*Data extract*.
Segment Open

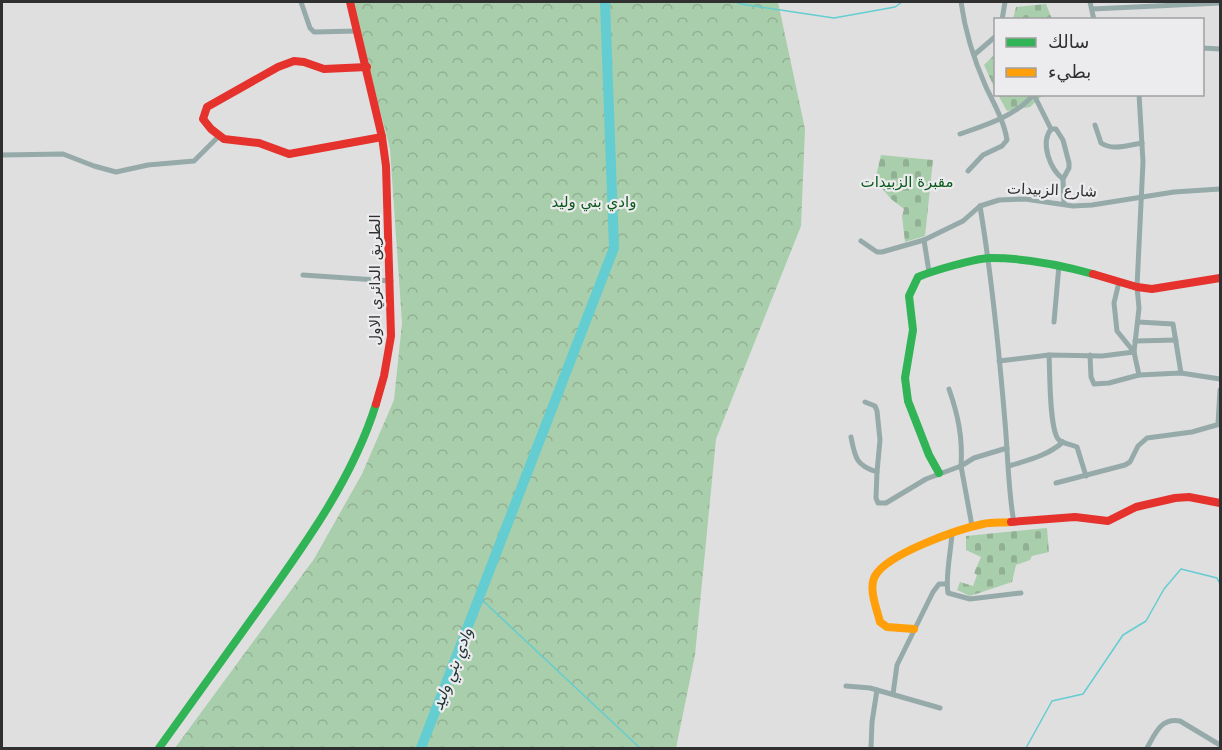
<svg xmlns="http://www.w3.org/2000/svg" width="1222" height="750" viewBox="0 0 1222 750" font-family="'DejaVu Sans',Vazirmatn,sans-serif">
<defs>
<pattern id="forest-crowns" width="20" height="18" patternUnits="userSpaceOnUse" patternTransform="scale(1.5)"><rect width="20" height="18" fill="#a9ceab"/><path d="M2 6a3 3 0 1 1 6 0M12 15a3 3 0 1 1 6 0" fill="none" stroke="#92b194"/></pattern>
<pattern id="cemetery-stones" width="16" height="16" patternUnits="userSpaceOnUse" patternTransform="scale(1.5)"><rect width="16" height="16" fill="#a9ceab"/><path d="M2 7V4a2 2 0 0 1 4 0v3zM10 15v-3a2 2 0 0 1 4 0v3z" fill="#92b194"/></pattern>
</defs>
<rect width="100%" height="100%" fill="#dfdfe0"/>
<path fill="url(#forest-crowns)" d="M352 2H778L805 129 801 226 716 439 695 655 676 748H175L314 559 362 474 394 400 402 323 390 149Z"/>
<g fill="url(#cemetery-stones)">
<path d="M1046 4 1052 19H1013L1016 7Z"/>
<path d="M995 54V89L984 65Z"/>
<path d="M998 95H1043L1030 107 1007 111Z"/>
<path d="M881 155 933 160 925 236 905 242 902 216 904 209 891 199 875 180Z"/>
<path d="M1047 528 1049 552 1032 556 1030 560 1016 565 1012 582 970 596 957 590 960 582 973 586 977 575 974 573 981 557 966 550V536Z"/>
</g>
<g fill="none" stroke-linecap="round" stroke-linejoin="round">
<g stroke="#64cdd1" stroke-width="1.5">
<path d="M736 2 741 4 834 18 895 7 902 2"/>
<path d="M480 598 640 748"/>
<path d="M1026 748 1052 701 1083 694 1123 635 1146 621 1164 589 1181 569 1217 578 1220 584"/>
</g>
<path stroke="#64cdd1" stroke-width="10" d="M421 748 614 248 605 2"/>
<g stroke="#96aaaa" stroke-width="5">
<path d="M301 2 310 28 314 32 357 31"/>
<path d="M961 2C965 31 974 60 986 87 994 104 1004 121 1007 140L1002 146 983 155 968 171"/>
<path d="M1090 2 1094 20"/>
<path d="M1092 9 1220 3"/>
<path d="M1002 20 1005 2"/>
<path d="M1202 48 1220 49"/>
<path d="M974 55 996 36"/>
<path d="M1139 94 1143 162 1137 287 1139 308 1134 352 1139 375 1181 373 1220 379"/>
<path d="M1034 95 1051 129C1040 143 1050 169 1063 179"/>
<path d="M1095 125 1101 143C1113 151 1128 145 1142 143"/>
<path d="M1051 129H1056L1063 140 1069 163V168L1063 179 1064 204"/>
<path d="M960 134C986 125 1016 116 1034 94"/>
<path d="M2 155 63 154 94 166 116 172 148 165 194 161 219 136"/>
<path d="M980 206C992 278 999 350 1005 422 1008 455 1008 490 1014 523"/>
<path d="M924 240 929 272"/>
<path d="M861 241 877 252H882L924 240 963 221 980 206 999 200 1025 199 1073 206 1092 205 1174 192 1220 189"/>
<path d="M303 275 391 281"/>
<path d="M1119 282 1114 303 1117 331 1134 352"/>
<path d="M1054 322 1059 265"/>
<path d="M1138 322 1173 324 1181 373"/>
<path d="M1135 341 1176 340"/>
<path d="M1049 355C1050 370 1049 431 1059 440 1064 444 1071 444 1077 447L1086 476"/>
<path d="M1090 355 1091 377 1094 384 1109 383 1139 375"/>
<path d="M999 361 1049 355 1102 356 1134 352"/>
<path d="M949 389C958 415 963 438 961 466"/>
<path d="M865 402 875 406 877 411 880 440 877 472"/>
<path d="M1218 424 1220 390"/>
<path d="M851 437C855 458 856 465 877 472L876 498 878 503H886L926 479 961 466 972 526"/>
<path d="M961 466 974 458 1007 448"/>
<path d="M1009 466C1028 460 1047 456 1063 442"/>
<path d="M1056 483 1125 465 1130 462 1138 446 1147 438 1192 432 1220 424"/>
<path d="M952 533C951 551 945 578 948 593L970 599 1021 593"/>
<path d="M846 686 870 688 940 708"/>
<path d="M893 694 897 665 933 592 939 584H946"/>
<path d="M871 748 872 722 877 690"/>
<path d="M1147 748C1155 734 1161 717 1180 721L1220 745"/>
</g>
<g stroke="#30b455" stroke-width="8">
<path d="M939 473 929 455 908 401 905 378 913 330 909 296 918 277C932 271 976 258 991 258 1024 258 1061 265 1093 274"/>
<path d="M159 748C193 701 227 653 261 606 306 543 353 478 376 404"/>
</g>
<path stroke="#ff9f0a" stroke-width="8" d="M914 629 887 627 880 622C877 609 868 589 875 576 887 554 958 529 983 524 992 522 1002 523 1011 522"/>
<g stroke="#e5322d" stroke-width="8">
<path d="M350 2 382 137 386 166 391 336 384 376 376 404"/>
<path d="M367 67 324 69 304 62 294 61 278 67 207 107 203 119 211 129 224 139 259 143 289 154 382 137"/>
<path d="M1093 274 1137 287 1152 289 1220 278"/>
<path d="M1011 522 1075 517 1108 521 1136 507 1175 498 1189 497 1220 503"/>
</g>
</g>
<g text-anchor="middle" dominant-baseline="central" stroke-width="4.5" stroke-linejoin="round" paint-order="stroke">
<g font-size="15" fill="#0a591b" stroke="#ececee">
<text x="907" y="182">مقبرة الزبيدات</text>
<text x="594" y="202">وادي بني وليد</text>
</g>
<g font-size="15" fill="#303031" stroke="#ececee">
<text transform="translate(1052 190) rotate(2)">شارع الزبيدات</text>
<text transform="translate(375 280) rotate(-90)">الطريق الدائري الاول</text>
</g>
<g font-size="16" font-style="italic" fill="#1d3435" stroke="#ececee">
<text transform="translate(452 669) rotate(-69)">وادي بني وليد</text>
</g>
</g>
<rect width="1222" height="750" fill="none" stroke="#303031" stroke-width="6"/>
<rect x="994" y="18" width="210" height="78" fill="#ececee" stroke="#a1a1a2" stroke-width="1.5"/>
<rect x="1006" y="38" width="30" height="9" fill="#30b455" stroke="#a1a1a2" stroke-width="1.5"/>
<text x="1048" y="48" font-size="18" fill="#303031">سالك</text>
<rect x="1006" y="68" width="30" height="9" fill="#ff9f0a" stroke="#a1a1a2" stroke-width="1.5"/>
<text x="1048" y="78" font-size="18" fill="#303031">بطيء</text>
</svg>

Segment Closed

*What to work on*. Leave out the images and copy every record above exactly.

*Problem solution*.
<svg xmlns="http://www.w3.org/2000/svg" width="1222" height="750" viewBox="0 0 1222 750" font-family="'DejaVu Sans',Vazirmatn,sans-serif">
<defs>
<pattern id="forest-crowns" width="20" height="18" patternUnits="userSpaceOnUse" patternTransform="scale(1.5)"><rect width="20" height="18" fill="#a9ceab"/><path d="M2 6a3 3 0 1 1 6 0M12 15a3 3 0 1 1 6 0" fill="none" stroke="#92b194"/></pattern>
<pattern id="cemetery-stones" width="16" height="16" patternUnits="userSpaceOnUse" patternTransform="scale(1.5)"><rect width="16" height="16" fill="#a9ceab"/><path d="M2 7V4a2 2 0 0 1 4 0v3zM10 15v-3a2 2 0 0 1 4 0v3z" fill="#92b194"/></pattern>
</defs>
<rect width="100%" height="100%" fill="#dfdfe0"/>
<path fill="url(#forest-crowns)" d="M352 2H778L805 129 801 226 716 439 695 655 676 748H175L314 559 362 474 394 400 402 323 390 149Z"/>
<g fill="url(#cemetery-stones)">
<path d="M1046 4 1052 19H1013L1016 7Z"/>
<path d="M995 54V89L984 65Z"/>
<path d="M998 95H1043L1030 107 1007 111Z"/>
<path d="M881 155 933 160 925 236 905 242 902 216 904 209 891 199 875 180Z"/>
<path d="M1047 528 1049 552 1032 556 1030 560 1016 565 1012 582 970 596 957 590 960 582 973 586 977 575 974 573 981 557 966 550V536Z"/>
</g>
<g fill="none" stroke-linecap="round" stroke-linejoin="round">
<g stroke="#64cdd1" stroke-width="1.5">
<path d="M736 2 741 4 834 18 895 7 902 2"/>
<path d="M480 598 640 748"/>
<path d="M1026 748 1052 701 1083 694 1123 635 1146 621 1164 589 1181 569 1217 578 1220 584"/>
</g>
<path stroke="#64cdd1" stroke-width="10" d="M421 748 614 248 605 2"/>
<g stroke="#96aaaa" stroke-width="5">
<path d="M301 2 310 28 314 32 357 31"/>
<path d="M961 2C965 31 974 60 986 87 994 104 1004 121 1007 140L1002 146 983 155 968 171"/>
<path d="M1090 2 1094 20"/>
<path d="M1092 9 1220 3"/>
<path d="M1002 20 1005 2"/>
<path d="M1202 48 1220 49"/>
<path d="M974 55 996 36"/>
<path d="M1139 94 1143 162 1137 287 1139 308 1134 352 1139 375 1181 373 1220 379"/>
<path d="M1034 95 1051 129C1040 143 1050 169 1063 179"/>
<path d="M1095 125 1101 143C1113 151 1128 145 1142 143"/>
<path d="M1051 129H1056L1063 140 1069 163V168L1063 179 1064 204"/>
<path d="M960 134C986 125 1016 116 1034 94"/>
<path d="M2 155 63 154 94 166 116 172 148 165 194 161 219 136"/>
<path d="M980 206C992 278 999 350 1005 422 1008 455 1008 490 1014 523"/>
<path d="M924 240 929 272"/>
<path d="M861 241 877 252H882L924 240 963 221 980 206 999 200 1025 199 1073 206 1092 205 1174 192 1220 189"/>
<path d="M303 275 391 281"/>
<path d="M1119 282 1114 303 1117 331 1134 352"/>
<path d="M1054 322 1059 265"/>
<path d="M1138 322 1173 324 1181 373"/>
<path d="M1135 341 1176 340"/>
<path d="M1049 355C1050 370 1049 431 1059 440 1064 444 1071 444 1077 447L1086 476"/>
<path d="M1090 355 1091 377 1094 384 1109 383 1139 375"/>
<path d="M999 361 1049 355 1102 356 1134 352"/>
<path d="M949 389C958 415 963 438 961 466"/>
<path d="M865 402 875 406 877 411 880 440 877 472"/>
<path d="M1218 424 1220 390"/>
<path d="M851 437C855 458 856 465 877 472L876 498 878 503H886L926 479 961 466 972 526"/>
<path d="M961 466 974 458 1007 448"/>
<path d="M1009 466C1028 460 1047 456 1063 442"/>
<path d="M1056 483 1125 465 1130 462 1138 446 1147 438 1192 432 1220 424"/>
<path d="M952 533C951 551 945 578 948 593L970 599 1021 593"/>
<path d="M846 686 870 688 940 708"/>
<path d="M893 694 897 665 933 592 939 584H946"/>
<path d="M871 748 872 722 877 690"/>
<path d="M1147 748C1155 734 1161 717 1180 721L1220 745"/>
</g>
<g stroke="#30b455" stroke-width="8">
<path d="M939 473 929 455 908 401 905 378 913 330 909 296 918 277C932 271 976 258 991 258 1024 258 1061 265 1093 274"/>
<path d="M159 748C193 701 227 653 261 606 306 543 353 478 376 404"/>
</g>
<path stroke="#ff9f0a" stroke-width="8" d="M914 629 887 627 880 622C877 609 868 589 875 576 887 554 958 529 983 524 992 522 1002 523 1011 522"/>
<g stroke="#e5322d" stroke-width="8">
<path d="M350 2 382 137 386 166 391 336 384 376 376 404"/>
<path d="M367 67 324 69 304 62 294 61 278 67 207 107 203 119 211 129 224 139 259 143 289 154 382 137"/>
<path d="M1093 274 1137 287 1152 289 1220 278"/>
<path d="M1011 522 1075 517 1108 521 1136 507 1175 498 1189 497 1220 503"/>
</g>
</g>
<g text-anchor="middle" dominant-baseline="central" stroke-width="4.5" stroke-linejoin="round" paint-order="stroke">
<g font-size="15" fill="#0a591b" stroke="#ececee">
<text x="907" y="182">مقبرة الزبيدات</text>
<text x="594" y="202">وادي بني وليد</text>
</g>
<g font-size="15" fill="#303031" stroke="#ececee">
<text transform="translate(1052 190) rotate(2)">شارع الزبيدات</text>
<text transform="translate(375 280) rotate(-90)">الطريق الدائري الاول</text>
</g>
<g font-size="16" font-style="italic" fill="#1d3435" stroke="#ececee">
<text transform="translate(452 669) rotate(-69)">وادي بني وليد</text>
</g>
</g>
<rect width="1222" height="750" fill="none" stroke="#303031" stroke-width="6"/>
<rect x="994" y="18" width="210" height="78" fill="#ececee" stroke="#a1a1a2" stroke-width="1.5"/>
<rect x="1006" y="38" width="30" height="9" fill="#30b455" stroke="#a1a1a2" stroke-width="1.5"/>
<text x="1048" y="48" font-size="18" fill="#303031">سالك</text>
<rect x="1006" y="68" width="30" height="9" fill="#ff9f0a" stroke="#a1a1a2" stroke-width="1.5"/>
<text x="1048" y="78" font-size="18" fill="#303031">بطيء</text>
</svg>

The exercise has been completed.